In Deutschland ist eine Anhebung der Mehrwertsteuer auf 21 % geplant: Warum ist das notwendig und wem kommt das zugute? In Deutschland wird über eine Erhöhung der Mehrwertsteuer diskutiert, um anschließend die Einkommenssteuer oder die Sozialabgaben zu senken: Die SPD schlägt vor, die Mehrwertsteuer von 19 auf 21 % anzuheben und dadurch die Steuern für niedrige und mittlere Einkommen zu senken, während die CDU/CSU die Steuererhöhung durch eine Senkung der Sozialabgaben ausgleichen will.
Ebenfalls wird erwogen, den ermäßigten Mehrwertsteuersatz von 7 auf 4 % zu senken und für Lebensmittel die Mehrwertsteuer ganz abzuschaffen, was insbesondere Menschen mit niedrigen und mittleren Einkommen entlasten soll, berichtet das Nachrichtenportal Ausnews.
In Deutschland ist eine Anhebung der Mehrwertsteuer auf 21 % geplant: Wozu das gut sein soll
Die Erhöhung der Mehrwertsteuer in Deutschland wird nicht diskutiert, um Haushaltslöcher zu stopfen, sondern als Ausgleich für die Senkung anderer Steuern oder Sozialabgaben – im Finanzministerium wurden bereits verschiedene Optionen durchgerechnet.
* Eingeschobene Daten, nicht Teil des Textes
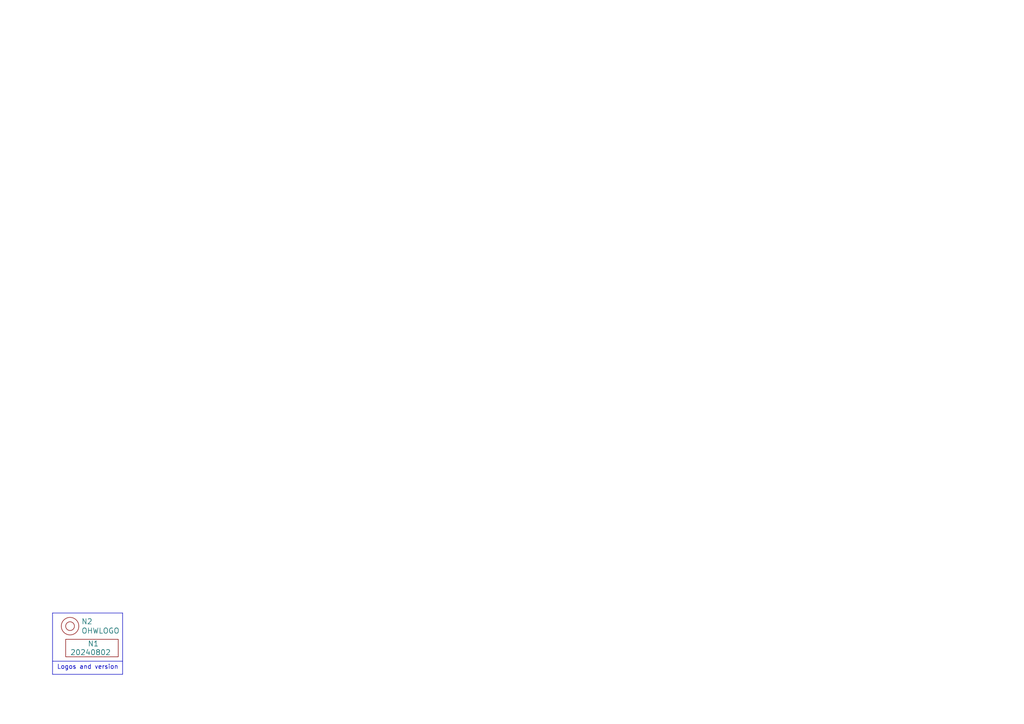
<source format=kicad_sch>
(kicad_sch
	(version 20231120)
	(generator "eeschema")
	(generator_version "8.0")
	(uuid "646d9e91-59b4-4865-a2fc-29780ed32563")
	(paper "A4")
	
	(polyline
		(pts
			(xy 15.24 177.8) (xy 15.24 195.58)
		)
		(stroke
			(width 0)
			(type default)
		)
		(uuid "29256b3d-9450-4c0a-a4d4-911f04b9c140")
	)
	(polyline
		(pts
			(xy 35.56 177.8) (xy 15.24 177.8)
		)
		(stroke
			(width 0)
			(type default)
		)
		(uuid "2d6718e7-f18d-444d-9792-ddf1a113460c")
	)
	(polyline
		(pts
			(xy 35.56 195.58) (xy 35.56 177.8)
		)
		(stroke
			(width 0)
			(type default)
		)
		(uuid "b603d26a-e034-42fb-8327-b60c5bf9cdd2")
	)
	(polyline
		(pts
			(xy 15.24 195.58) (xy 35.56 195.58)
		)
		(stroke
			(width 0)
			(type default)
		)
		(uuid "b994142f-02ac-4881-9587-6d3df53c96d2")
	)
	(polyline
		(pts
			(xy 15.24 191.77) (xy 35.56 191.77)
		)
		(stroke
			(width 0)
			(type default)
		)
		(uuid "f144a97d-c3f0-423f-b0a9-3f7dbc42478b")
	)
	(text "Logos and version"
		(exclude_from_sim no)
		(at 16.51 194.31 0)
		(effects
			(font
				(size 1.27 1.27)
			)
			(justify left bottom)
		)
		(uuid "37e4dc66-4492-4061-908d-7213940a2ec3")
	)
	(symbol
		(lib_id "SquantorLabels:VYYYYMMDD")
		(at 26.67 189.23 0)
		(unit 1)
		(exclude_from_sim no)
		(in_bom yes)
		(on_board yes)
		(dnp no)
		(uuid "00000000-0000-0000-0000-00005ee12bf3")
		(property "Reference" "N1"
			(at 25.4 186.69 0)
			(effects
				(font
					(size 1.524 1.524)
				)
				(justify left)
			)
		)
		(property "Value" "20240802"
			(at 20.32 189.23 0)
			(effects
				(font
					(size 1.524 1.524)
				)
				(justify left)
			)
		)
		(property "Footprint" "SquantorLabels:Label_Generic"
			(at 26.67 189.23 0)
			(effects
				(font
					(size 1.524 1.524)
				)
				(hide yes)
			)
		)
		(property "Datasheet" ""
			(at 26.67 189.23 0)
			(effects
				(font
					(size 1.524 1.524)
				)
				(hide yes)
			)
		)
		(property "Description" ""
			(at 26.67 189.23 0)
			(effects
				(font
					(size 1.27 1.27)
				)
				(hide yes)
			)
		)
		(instances
			(project "Aisler_simple_2_layer"
				(path "/646d9e91-59b4-4865-a2fc-29780ed32563"
					(reference "N1")
					(unit 1)
				)
			)
		)
	)
	(symbol
		(lib_id "SquantorLabels:OHWLOGO")
		(at 20.32 181.61 0)
		(unit 1)
		(exclude_from_sim no)
		(in_bom yes)
		(on_board yes)
		(dnp no)
		(uuid "00000000-0000-0000-0000-00005ee13678")
		(property "Reference" "N2"
			(at 23.5712 180.2638 0)
			(effects
				(font
					(size 1.524 1.524)
				)
				(justify left)
			)
		)
		(property "Value" "OHWLOGO"
			(at 23.5712 182.9562 0)
			(effects
				(font
					(size 1.524 1.524)
				)
				(justify left)
			)
		)
		(property "Footprint" "Symbol:OSHW-Symbol_6.7x6mm_SilkScreen"
			(at 20.32 181.61 0)
			(effects
				(font
					(size 1.524 1.524)
				)
				(hide yes)
			)
		)
		(property "Datasheet" ""
			(at 20.32 181.61 0)
			(effects
				(font
					(size 1.524 1.524)
				)
				(hide yes)
			)
		)
		(property "Description" ""
			(at 20.32 181.61 0)
			(effects
				(font
					(size 1.27 1.27)
				)
				(hide yes)
			)
		)
		(instances
			(project "Aisler_simple_2_layer"
				(path "/646d9e91-59b4-4865-a2fc-29780ed32563"
					(reference "N2")
					(unit 1)
				)
			)
		)
	)
	(sheet_instances
		(path "/"
			(page "1")
		)
	)
)

</source>
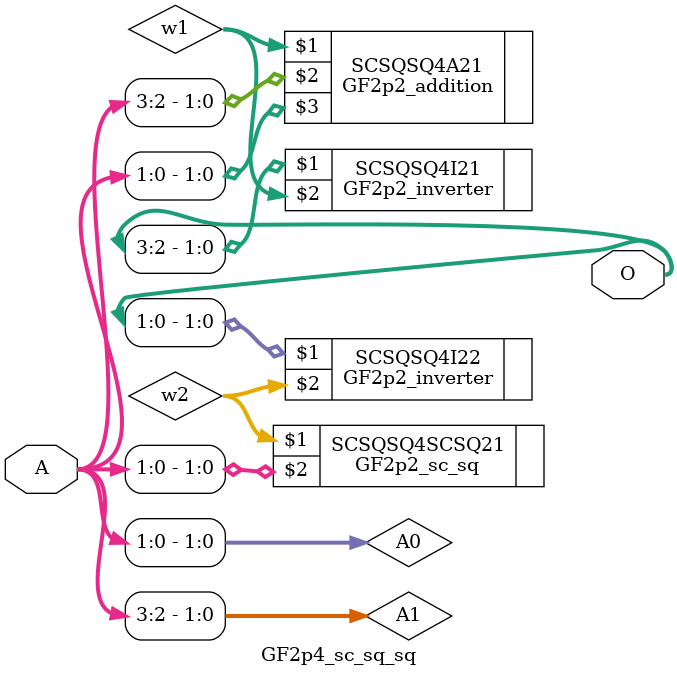
<source format=v>
`timescale 1ns / 1ps

//checked 1
module GF2p4_sc_sq_sq(O,A);
input [3:0] A;   
output [3:0] O;                           // output after inversion
//----------------------------------------------------
wire [3:2] A1;
wire [1:0] A0;
wire [1:0] w1,w2;
assign A1=A[3:2];
assign A0=A[1:0];
//----------------------------------------------------changed code from here
GF2p2_addition SCSQSQ4A21(w1,A1,A0);
GF2p2_inverter SCSQSQ4I21(O[3:2],w1);
GF2p2_sc_sq SCSQSQ4SCSQ21(w2,A0);
GF2p2_inverter SCSQSQ4I22(O[1:0],w2);
//---------------------------------------
endmodule
/*assign A1=A[3:2];
assign A0=A[1:0];
GF2p2_sc_sc_sq_sq SCSQSQ4SCSCSQSQ21(w1,A1);
GF2p2_sc_sq_sq SCSQSQ4SCSQSQ21(w2,A0);
GF2p2_addition SCSQSQ4A21(O[1:0],w1,w2);
assign O[3:2]=w2;*/
//---------------------------------------
/*GF2p2_addition SCSQSQ4A21(w1,A1,A0);
GF2p2_inverter SCSQSQ4I21(O[3:2],w1);
GF2p2_sc_sq SCSQSQ4SCSQ21(w2,A0);
GF2p2_inverter SCSQSQ4I22(O[1:0],w2);*/
</source>
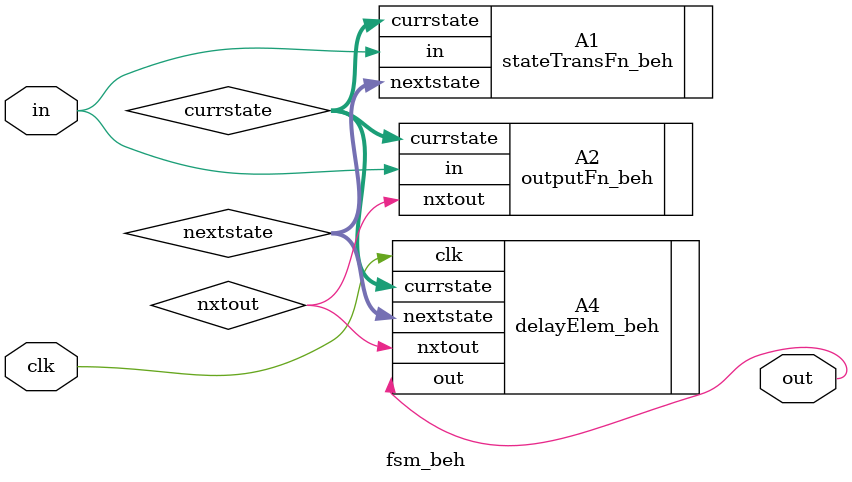
<source format=v>
`timescale 1ns / 1ps
module fsm_beh(clk, in, out);
	input in,clk;
	output out;
	wire out;
	wire nxtout;
	wire[1:0] currstate;
	wire[1:0] nextstate;
	stateTransFn_beh A1(.in(in), .currstate(currstate), .nextstate(nextstate));
	outputFn_beh A2(.in(in), .currstate(currstate), .nxtout(nxtout));
	delayElem_beh A4(.clk(clk), .currstate(currstate), .nextstate(nextstate), .nxtout(nxtout), .out(out));
endmodule


</source>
Dabei braucht die Regierung tatsächlich viel Geld: Allein für die Jahre 2027–2029 fehlen in der Finanzplanung rund 172 Milliarden Euro.
Daher ist der Leiter des Deutschen Instituts für Wirtschaftsforschung der Ansicht, dass die Regierung die Mehrwertsteuer aufgrund der Haushaltsprobleme doch erhöhen könnte, und eine Anhebung des Satzes auf 21 % könnte etwa 30 Milliarden Euro einbringen.
Dabei wird die Regierung in letzter Zeit dafür kritisiert, dass Gelder aus dem Infrastrukturfonds angeblich nicht in neue Projekte, sondern in die Schließung von Haushaltslöchern geflossen seien, was das Finanzministerium jedoch bestreitet.
Steuererhöhung in der Schwebe: Merz-Regierung stehen interne Meinungsverschiedenheiten bevor
In der Regierung Merz könnte es zu einem neuen Konflikt kommen – diesmal wegen der Mehrwertsteuer. CSU-Chef Markus Söder hat sich bereits scharf gegen Steuererhöhungen ausgesprochen: Bei einer politischen Veranstaltung in Passau erklärte er laut Reuters, dass „die CSU sich daran nicht beteiligen wird“, und betonte, dass Steuern gesenkt werden müssten, anstatt ständig zu steigen. Obwohl seine Äußerungen eine Reaktion auf Empfehlungen von Wirtschaftswissenschaftlern und nicht auf interne Regierungsdiskussionen waren, zeigen sie dennoch deutlich die Haltung des bayerischen Ministerpräsidenten.
Doch auch innerhalb der SPD gibt es Unzufriedenheit: Dort befürchtet man, dass eine Erhöhung der Mehrwertsteuer Menschen mit geringem Einkommen treffen wird, da diese Steuer für alle gleich ist, unabhängig vom Einkommen, und für arme und mittlere Schichten bedeutet dies, dass sie einen noch größeren Teil ihres Geldes für Lebensmittel und Güter des täglichen Bedarfs ausgeben müssen. Ob es gelingen wird, diese Situation durch eine parallele Senkung anderer Steuern auszugleichen, ist noch offen.
Für die Regierung wird die größte Schwierigkeit nicht einmal die Reform selbst sein, sondern wie sie diese den Wählern erklären kann: Den Menschen fällt es traditionell schwer, Steuererhöhungen zu akzeptieren, selbst wenn im Gegenzug etwas anderes versprochen wird.